Around the anchor facility, Abu Dhabi Airports Company (ADAC) wants to persuade small and medium-size enterprises to set up shop, supplying Strata and other manufacturers, or other services such as maintenance and logistics. The scheme to market the aerospace cluster was launched at the Paris air show this year, where a number of SMEs and trade groupings from Germany and the UK signed memoranda of understanding to establish businesses at Al Ain. Further agreements are expected to be announced at the Dubai air show.
One of the biggest attractions for western investors, says Azza Al Zaabi, head of planning at Al Ain airport, will be the quality of life they will be able to offer employees. ADAC will create a "city within a city" at Al Ain, providing fixed-cost housing as well as health and education and leisure facilities including a golf course. An initial 500 apartments will be open by 2011 for those working at Strata and ADAC expects around 5,000 people to be living at the airport development within six years.

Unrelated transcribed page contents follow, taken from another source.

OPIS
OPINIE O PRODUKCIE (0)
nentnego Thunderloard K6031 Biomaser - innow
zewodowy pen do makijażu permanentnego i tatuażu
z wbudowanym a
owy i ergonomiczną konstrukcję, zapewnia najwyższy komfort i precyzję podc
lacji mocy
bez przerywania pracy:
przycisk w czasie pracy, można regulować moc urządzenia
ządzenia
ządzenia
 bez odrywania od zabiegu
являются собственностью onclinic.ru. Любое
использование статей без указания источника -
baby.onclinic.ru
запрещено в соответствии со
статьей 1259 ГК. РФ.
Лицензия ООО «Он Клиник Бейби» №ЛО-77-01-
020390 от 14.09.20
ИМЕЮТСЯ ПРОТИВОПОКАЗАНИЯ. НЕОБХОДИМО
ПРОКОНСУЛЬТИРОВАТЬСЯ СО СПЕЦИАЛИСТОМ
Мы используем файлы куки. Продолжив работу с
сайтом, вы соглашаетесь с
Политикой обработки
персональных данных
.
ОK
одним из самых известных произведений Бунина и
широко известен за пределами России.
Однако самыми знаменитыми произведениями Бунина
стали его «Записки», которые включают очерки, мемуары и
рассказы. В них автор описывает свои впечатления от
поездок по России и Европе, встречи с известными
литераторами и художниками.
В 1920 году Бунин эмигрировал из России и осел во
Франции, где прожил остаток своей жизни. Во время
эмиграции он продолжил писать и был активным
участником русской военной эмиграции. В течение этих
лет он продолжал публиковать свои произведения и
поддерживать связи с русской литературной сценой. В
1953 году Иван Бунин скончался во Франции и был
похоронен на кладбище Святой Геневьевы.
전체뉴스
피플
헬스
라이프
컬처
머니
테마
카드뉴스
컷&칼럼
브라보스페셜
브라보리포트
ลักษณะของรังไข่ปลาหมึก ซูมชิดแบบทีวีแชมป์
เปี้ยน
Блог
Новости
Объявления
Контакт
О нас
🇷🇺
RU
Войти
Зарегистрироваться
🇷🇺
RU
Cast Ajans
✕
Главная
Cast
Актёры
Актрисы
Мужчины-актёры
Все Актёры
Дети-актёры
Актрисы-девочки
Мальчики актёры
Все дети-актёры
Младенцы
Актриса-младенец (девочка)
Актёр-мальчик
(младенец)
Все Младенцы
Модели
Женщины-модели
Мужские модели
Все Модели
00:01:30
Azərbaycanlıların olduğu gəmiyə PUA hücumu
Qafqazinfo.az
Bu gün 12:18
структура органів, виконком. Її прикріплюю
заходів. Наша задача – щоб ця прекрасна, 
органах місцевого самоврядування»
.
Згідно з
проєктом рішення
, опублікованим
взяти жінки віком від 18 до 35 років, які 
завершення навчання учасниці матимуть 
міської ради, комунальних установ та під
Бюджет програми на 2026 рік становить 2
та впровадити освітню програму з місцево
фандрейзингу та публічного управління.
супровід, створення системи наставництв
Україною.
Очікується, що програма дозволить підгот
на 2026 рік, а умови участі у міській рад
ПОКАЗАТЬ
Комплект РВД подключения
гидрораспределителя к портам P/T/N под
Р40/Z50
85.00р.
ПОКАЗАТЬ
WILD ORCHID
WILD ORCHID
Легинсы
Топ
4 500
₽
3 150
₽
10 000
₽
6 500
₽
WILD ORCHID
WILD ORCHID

Al Ain - the original home of Abu Dhabi's ruling family - may not offer the high-rise, metropolitan intensity of Dubai or Abu Dhabi city, each 90min of desert highway distant. Instead, expatriate employees will be able to secure more living space for their buck than they would in these bigger cities and enjoy a self-contained, family-oriented lifestyle, says Al Zaabi, a native of Al Ain. "We want to develop a community where the majority will be expats," she adds. "But we also want to maintain the identity of our city."